Knockhill
By Dunfermline
Fife
KY12 9TF
Tel: 01383 723337
Fax: 01383 620167
Website: www.knockhill.co.uk
Lap Record: 48.474s
Lap Record Holder: Shane Byrne, Suzuki
Directions:
Knockhill, in Southern Scotland, is some five miles north of Dunfermline, just off the A823, with the M90 motorway some four miles away. Edinburgh, a 45 minute drive, is some 20 miles to the south, Glasgow 50 miles to the west of the circuit.
Track Info:
In the 1970's, Tom Kinnaird was a great motorcycle fan who owned the land at South Lethans Farm, Knockhill, near Saline by Dunfermline, Fife. At the time, various amateur race meetings were held all around Scotland on loaned land for a few events per year and typically were on ex-wartime RAF airfields or Council public parks. Tom dreamed of adapting the existing resources and creating Scotland’s first full time all year motor race venue.

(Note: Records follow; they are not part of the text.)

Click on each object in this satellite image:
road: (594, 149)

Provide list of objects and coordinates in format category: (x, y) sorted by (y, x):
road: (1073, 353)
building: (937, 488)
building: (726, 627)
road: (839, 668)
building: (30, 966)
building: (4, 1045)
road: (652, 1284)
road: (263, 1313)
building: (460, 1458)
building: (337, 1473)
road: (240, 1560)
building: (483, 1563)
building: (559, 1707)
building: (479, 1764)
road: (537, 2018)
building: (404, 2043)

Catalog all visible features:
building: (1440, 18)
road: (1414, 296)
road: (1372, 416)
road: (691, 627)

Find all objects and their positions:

By linking a narrow service road to a disused railway line and returning it to the service road, a demanding layout of twists and turns drops and climbs made it a natural road circuit style of track 1.3 miles long (2 km) and 10 metres wide. The Knockhill Circuit is 800 feet above sea level and Tom used an old mechanical digger to scrape out and shape the foundations of the track, pit lane and competitors paddock.
After more than two years the first motorcycle race event was held in the autumn of 1974- a record crowd turned out causing road chaos but a good sign for the future of Knockhill.
Over the next nine years, Tom Kinnaird leased out the venue on a year at a time basis to race fan businessmen who kept the track open and running but because they had their own businesses to run by day and Knockhill at weekends its on going development was in limbo and the overall condition deteriorated. Businessman Denis Dobbie failed in a grandiose plan to improve the facilities in this period and it was not until Derek Butcher, who had been racing motorcycles at Knockhill, purchased the track in 1983, that it became a permanent commercially run motor sports enterprise.
From 1984 onwards numerous improvements have been made to track safety buildings and services. Some several million has been spent over the years of Derek Butcher's ownership to make it Scotland's National Centre and a seven-day week operation with over forty full time staff and up to 100 part time at peak events. Two years ago, £100,000 was spent on changes in the pits area and widening of the approaches to McIntyres, Clarks and the Hairpin and the circuit now hosts 20,000 for a round of the British Superbike Championships.